BEGIN LISTED RECORDS

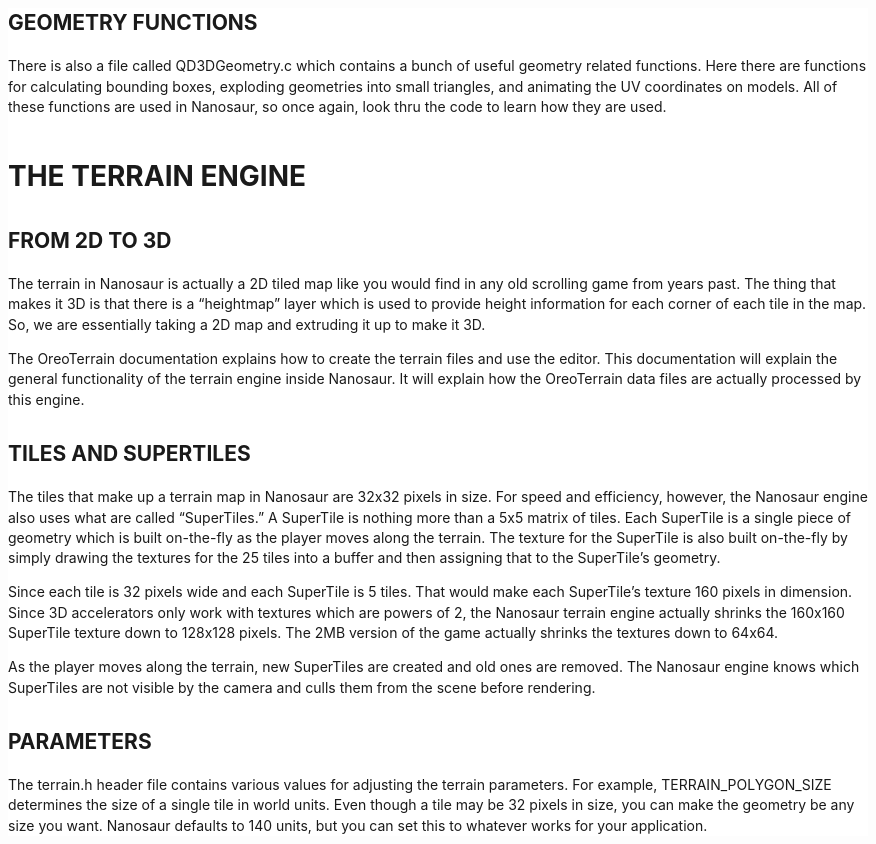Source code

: ## GEOMETRY FUNCTIONS

There is also a file called QD3DGeometry.c which contains a bunch of
useful geometry related functions. Here there are functions for
calculating bounding boxes, exploding geometries into small triangles,
and animating the UV coordinates on models. All of these functions are
used in Nanosaur, so once again, look thru the code to learn how they are
used.

# THE TERRAIN ENGINE

## FROM 2D TO 3D

The terrain in Nanosaur is actually a 2D tiled map like you would find in
any old scrolling game from years past. The thing that makes it 3D is that
there is a “heightmap” layer which is used to provide height information
for each corner of each tile in the map. So, we are essentially taking a 2D
map and extruding it up to make it 3D.

The OreoTerrain documentation explains how to create the terrain files
and use the editor. This documentation will explain the general
functionality of the terrain engine inside Nanosaur. It will explain how
the OreoTerrain data files are actually processed by this engine.

## TILES AND SUPERTILES

The tiles that make up a terrain map in Nanosaur are 32x32 pixels in size.
For speed and efficiency, however, the Nanosaur engine also uses what
are called “SuperTiles.” A SuperTile is nothing more than a 5x5 matrix of
tiles. Each SuperTile is a single piece of geometry which is built on-the-fly
as the player moves along the terrain. The texture for the SuperTile is
also built on-the-fly by simply drawing the textures for the 25 tiles into a
buffer and then assigning that to the SuperTile’s geometry.

Since each tile is 32 pixels wide and each SuperTile is 5 tiles. That would
make each SuperTile’s texture 160 pixels in dimension. Since 3D
accelerators only work with textures which are powers of 2, the Nanosaur
terrain engine actually shrinks the 160x160 SuperTile texture down to
128x128 pixels. The 2MB version of the game actually shrinks the
textures down to 64x64.

As the player moves along the terrain, new SuperTiles are created and old
ones are removed. The Nanosaur engine knows which SuperTiles are not
visible by the camera and culls them from the scene before rendering.

## PARAMETERS

The terrain.h header file contains various values for adjusting the terrain
parameters. For example, TERRAIN_POLYGON_SIZE determines the size of
a single tile in world units. Even though a tile may be 32 pixels in size,
you can make the geometry be any size you want. Nanosaur defaults to
140 units, but you can set this to whatever works for your application.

END LISTED RECORDS

Exclude the images, then output the data above word for word.

Source code

: ## GEOMETRY FUNCTIONS

There is also a file called QD3DGeometry.c which contains a bunch of
useful geometry related functions. Here there are functions for
calculating bounding boxes, exploding geometries into small triangles,
and animating the UV coordinates on models. All of these functions are
used in Nanosaur, so once again, look thru the code to learn how they are
used.

# THE TERRAIN ENGINE

## FROM 2D TO 3D

The terrain in Nanosaur is actually a 2D tiled map like you would find in
any old scrolling game from years past. The thing that makes it 3D is that
there is a “heightmap” layer which is used to provide height information
for each corner of each tile in the map. So, we are essentially taking a 2D
map and extruding it up to make it 3D.

The OreoTerrain documentation explains how to create the terrain files
and use the editor. This documentation will explain the general
functionality of the terrain engine inside Nanosaur. It will explain how
the OreoTerrain data files are actually processed by this engine.

## TILES AND SUPERTILES

The tiles that make up a terrain map in Nanosaur are 32x32 pixels in size.
For speed and efficiency, however, the Nanosaur engine also uses what
are called “SuperTiles.” A SuperTile is nothing more than a 5x5 matrix of
tiles. Each SuperTile is a single piece of geometry which is built on-the-fly
as the player moves along the terrain. The texture for the SuperTile is
also built on-the-fly by simply drawing the textures for the 25 tiles into a
buffer and then assigning that to the SuperTile’s geometry.

Since each tile is 32 pixels wide and each SuperTile is 5 tiles. That would
make each SuperTile’s texture 160 pixels in dimension. Since 3D
accelerators only work with textures which are powers of 2, the Nanosaur
terrain engine actually shrinks the 160x160 SuperTile texture down to
128x128 pixels. The 2MB version of the game actually shrinks the
textures down to 64x64.

As the player moves along the terrain, new SuperTiles are created and old
ones are removed. The Nanosaur engine knows which SuperTiles are not
visible by the camera and culls them from the scene before rendering.

## PARAMETERS

The terrain.h header file contains various values for adjusting the terrain
parameters. For example, TERRAIN_POLYGON_SIZE determines the size of
a single tile in world units. Even though a tile may be 32 pixels in size,
you can make the geometry be any size you want. Nanosaur defaults to
140 units, but you can set this to whatever works for your application.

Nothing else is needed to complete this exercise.